Source extract:
§

It appears to me that Edgar Hudgins has the theme right. The validation of energy consumption in a modern culture is on full display at the COP Festivals. None of those attendees would give up their luxuries to “escape the tipping point and save the planet”, what they want is for others to do that. Keep the lights on!

strativarius
December 23, 2023 2:44 am

“”the suicide of a civilization””

Surely that’s the imposed suicide, a very top down suite of policies made to measure. Sort of.

After repeatedly being shown to be the bad actor he/she/it is…

Mayor of London Sadiq Khan backs cars for Ukraine scheme in apparent U-turn
https://www.itv.com/news/2023-12-22/mayor-of-london-sadiq-khan-backs-cars-for-ukraine-scheme-in-apparent-u-turn

It took an awful lot of criticism and bad press to get that u-turn.

Harry Passfield
December 23, 2023 3:18 am

“…to allow us to realize our dreams and to reach for the stars, those bright lights that pierce the darkness of the night.” – which just goes to underline the point of this very good piece: those bright lights in the heavens are all energy.

Hans Erren
December 23, 2023 3:26 am

It is the fear for abundant nuclear energy, ignited by Greenpeace, that brought us here.

john cheshire
December 23, 2023 4:09 am

As far as I am awae, there is no evidence that Hydrocarbon resources originated from fossils. Consequently, I don’t refer to them as such, reverting to the name that they used to have before the haters (of everything) came to prominence; namely, Hydrocarbon fuels.
And I believe that God gave them to us to use for our benefit, that our short time on this sinful earth might be as comfortable as is possible.
Merry Christmas everyone.

§

Supplied records:
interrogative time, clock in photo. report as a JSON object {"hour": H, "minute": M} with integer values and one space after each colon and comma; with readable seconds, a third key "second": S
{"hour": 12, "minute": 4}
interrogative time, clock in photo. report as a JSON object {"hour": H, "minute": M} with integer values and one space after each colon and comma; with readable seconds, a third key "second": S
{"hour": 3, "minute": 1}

§

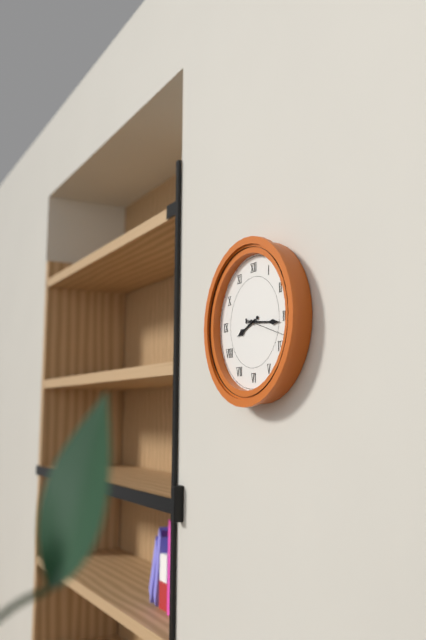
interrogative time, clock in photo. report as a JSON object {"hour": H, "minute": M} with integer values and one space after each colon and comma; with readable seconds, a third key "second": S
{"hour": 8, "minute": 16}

§

Exercise task 1: In the comment thread on energy, why does john cheshire avoid calling hydrocarbon resources "fossil" fuels? Answer in one to three sentences.
Exercise task 2: Pick up the comment thread on energy after its last line and write the next part.
The lines above play no part in this.

Reply 1: He says that, as far as he is aware, there is no evidence that hydrocarbon resources originated from fossils. For that reason he goes back to the name they had before, "Hydrocarbon fuels."

Reply 2:
1saveenergy
Reply to  john cheshire
December 23, 2023 4:42 am

As far as I am aware, there is no evidence that God gave them to us to use for our benefit;
Just as you say, it’s a belief system, just like CAGW is a belief system, both are based on flawed theories with no empirical evidence, and both ‘sin’ to control.

God was made in the image of man to explain the unexplainable.

strativarius
Reply to  1saveenergy
December 23, 2023 4:57 am

Ha Notsri was a very radical man for his time. Caiaphas and the Sanhedrin put that jack back in its box. Or is that on its cross? The stuff of legend.

Rich Davis
Reply to  1saveenergy
December 23, 2023 6:25 am

While I don’t share your literal interpretation, I wish a blessed Christmas to you and yours John.

Rich Davis
Reply to  1saveenergy
December 23, 2023 6:38 am

Sorry, replied to the wrong comment in my dotage.

mkelly
Reply to  1saveenergy
December 23, 2023 6:57 am

God gave man dominion over the earth so there is some evidence. You just don’t accept it.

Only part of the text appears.